YARN Executor Fails to Shutdown and Tries to Keep Running Jobs

We’ve run into circumstances where Yarn kills one container and brings up Dremio on a new container, but Dremio does not die on the old container. This is related to a fixed issue in 3.1.7. The difference is that in our case Dremio doesn’t even try to shutdown, so the /live end point that the YarnWatchdog checks still returns cleanly, and the instance does not get shutdown until a Hadoop admin kills it for us.
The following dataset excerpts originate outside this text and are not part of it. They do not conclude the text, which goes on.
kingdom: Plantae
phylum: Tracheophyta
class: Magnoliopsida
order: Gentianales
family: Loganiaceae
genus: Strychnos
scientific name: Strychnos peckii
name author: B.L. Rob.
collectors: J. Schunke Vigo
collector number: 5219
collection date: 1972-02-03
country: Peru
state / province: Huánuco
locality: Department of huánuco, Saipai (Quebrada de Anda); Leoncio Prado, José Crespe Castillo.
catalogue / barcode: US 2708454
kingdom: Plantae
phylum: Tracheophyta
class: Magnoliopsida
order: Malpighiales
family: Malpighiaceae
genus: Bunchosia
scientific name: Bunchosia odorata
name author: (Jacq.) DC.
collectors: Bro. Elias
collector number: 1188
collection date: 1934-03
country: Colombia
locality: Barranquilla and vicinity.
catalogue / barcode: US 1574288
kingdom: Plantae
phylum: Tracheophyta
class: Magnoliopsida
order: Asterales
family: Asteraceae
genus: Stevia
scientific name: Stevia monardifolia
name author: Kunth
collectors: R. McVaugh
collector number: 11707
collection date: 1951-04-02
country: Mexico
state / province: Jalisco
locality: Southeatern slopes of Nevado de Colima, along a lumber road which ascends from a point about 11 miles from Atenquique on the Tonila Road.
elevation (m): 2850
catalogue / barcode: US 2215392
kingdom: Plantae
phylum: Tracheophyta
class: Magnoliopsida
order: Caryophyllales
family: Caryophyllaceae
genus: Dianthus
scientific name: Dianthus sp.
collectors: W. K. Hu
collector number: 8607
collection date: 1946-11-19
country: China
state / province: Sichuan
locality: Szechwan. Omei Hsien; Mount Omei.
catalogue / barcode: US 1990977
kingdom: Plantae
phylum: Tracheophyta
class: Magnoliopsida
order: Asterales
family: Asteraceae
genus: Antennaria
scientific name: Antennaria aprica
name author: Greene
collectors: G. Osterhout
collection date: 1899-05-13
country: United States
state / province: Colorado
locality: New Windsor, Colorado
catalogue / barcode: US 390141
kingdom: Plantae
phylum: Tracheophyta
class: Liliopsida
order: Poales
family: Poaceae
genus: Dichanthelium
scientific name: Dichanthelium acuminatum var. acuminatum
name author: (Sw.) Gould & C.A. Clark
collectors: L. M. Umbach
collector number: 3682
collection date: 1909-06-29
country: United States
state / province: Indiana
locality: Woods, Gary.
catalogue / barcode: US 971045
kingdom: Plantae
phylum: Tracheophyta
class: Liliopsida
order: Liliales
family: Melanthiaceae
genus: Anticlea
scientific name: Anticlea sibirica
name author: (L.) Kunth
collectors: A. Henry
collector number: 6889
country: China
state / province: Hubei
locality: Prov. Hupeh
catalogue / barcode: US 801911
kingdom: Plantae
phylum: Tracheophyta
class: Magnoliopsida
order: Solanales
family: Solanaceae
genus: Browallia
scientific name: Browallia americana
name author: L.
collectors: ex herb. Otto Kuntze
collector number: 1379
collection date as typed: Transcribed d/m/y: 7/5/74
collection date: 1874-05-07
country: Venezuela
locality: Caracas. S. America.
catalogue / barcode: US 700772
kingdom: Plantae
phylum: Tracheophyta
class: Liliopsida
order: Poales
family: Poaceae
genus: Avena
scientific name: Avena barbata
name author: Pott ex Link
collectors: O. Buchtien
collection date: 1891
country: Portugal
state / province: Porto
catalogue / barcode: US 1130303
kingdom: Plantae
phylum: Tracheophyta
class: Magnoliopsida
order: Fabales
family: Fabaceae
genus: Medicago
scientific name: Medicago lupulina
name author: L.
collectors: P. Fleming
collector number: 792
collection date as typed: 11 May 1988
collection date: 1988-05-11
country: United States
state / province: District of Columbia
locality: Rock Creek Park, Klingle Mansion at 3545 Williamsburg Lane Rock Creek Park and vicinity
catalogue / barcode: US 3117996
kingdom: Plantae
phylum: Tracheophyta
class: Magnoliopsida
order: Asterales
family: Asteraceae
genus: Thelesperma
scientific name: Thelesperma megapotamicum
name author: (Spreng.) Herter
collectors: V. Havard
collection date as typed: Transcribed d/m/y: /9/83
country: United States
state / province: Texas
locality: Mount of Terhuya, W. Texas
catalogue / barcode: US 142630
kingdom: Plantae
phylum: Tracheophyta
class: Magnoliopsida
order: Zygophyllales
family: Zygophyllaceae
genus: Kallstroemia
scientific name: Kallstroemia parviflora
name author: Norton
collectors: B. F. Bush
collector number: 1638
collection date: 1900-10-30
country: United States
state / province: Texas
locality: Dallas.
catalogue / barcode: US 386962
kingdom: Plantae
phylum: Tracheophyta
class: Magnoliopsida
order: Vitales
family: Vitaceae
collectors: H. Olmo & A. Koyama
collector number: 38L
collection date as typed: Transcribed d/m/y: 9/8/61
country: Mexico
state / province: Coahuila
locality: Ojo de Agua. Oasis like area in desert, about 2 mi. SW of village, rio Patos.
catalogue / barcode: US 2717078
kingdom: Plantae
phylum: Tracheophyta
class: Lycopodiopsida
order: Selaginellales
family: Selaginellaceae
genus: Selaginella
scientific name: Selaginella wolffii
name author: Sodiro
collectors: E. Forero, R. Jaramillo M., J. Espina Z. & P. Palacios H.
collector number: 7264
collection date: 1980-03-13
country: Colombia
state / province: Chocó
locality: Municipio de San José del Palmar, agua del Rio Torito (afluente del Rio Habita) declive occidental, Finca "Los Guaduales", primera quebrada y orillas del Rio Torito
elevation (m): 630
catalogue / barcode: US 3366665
From the 3.1.7 release notes, on the previous bug fix:

In YARN deployments, executor processes in containers sometimes do not exit cleanly and remain active.
Resolved by implementing a watchdog to watch Dremio processes and a HTTP health check to kill executor processes that do not shutdown cleanly.

@patricker

This is a slight variation of the problem, where Yarn sometimes cleans the bundled jar files but not the actual Dremio process. Dremio coordinator thinks it is still a valid container and sends work to that container. Do you see more nodes when you compare the list under “Node Activity” and “select hostname from sys.nodes”? Does sys.nodes show more hosts. The extra ones under sys.nodes (but not shown under “admin-node activity” are the orphaned ones

Thanks
@balaji.ramaswamy

@balaji.ramaswamy Yes, we see the node under sys.nodes, but not under the Yarn Node list.
We’ve used this method in the past to identify which hosts need to be cleaned up, but there is no way for us to remotely shutdown the Dremio processes that I am aware. We end up contacting a Hadoop administrator who can login to the host and kill the Dremio process.

@patricker

Totally agree with you. We are internally working here to address this issue in the coming releases

Thanks
@balaji.ramaswamy

@balaji.ramaswamy I’ve seen a few small bug fix releases come out recently. Any update on the timeline for this fix?

@patricker, It is been actively worked on. Should be put in one of the next new releases. It is a big change so currently do not have an ETA.

@patricker

this should be fixed in 4.1.8

I agree. I reviewed the code improvements in 4.1.8 for this and we are working on testing it.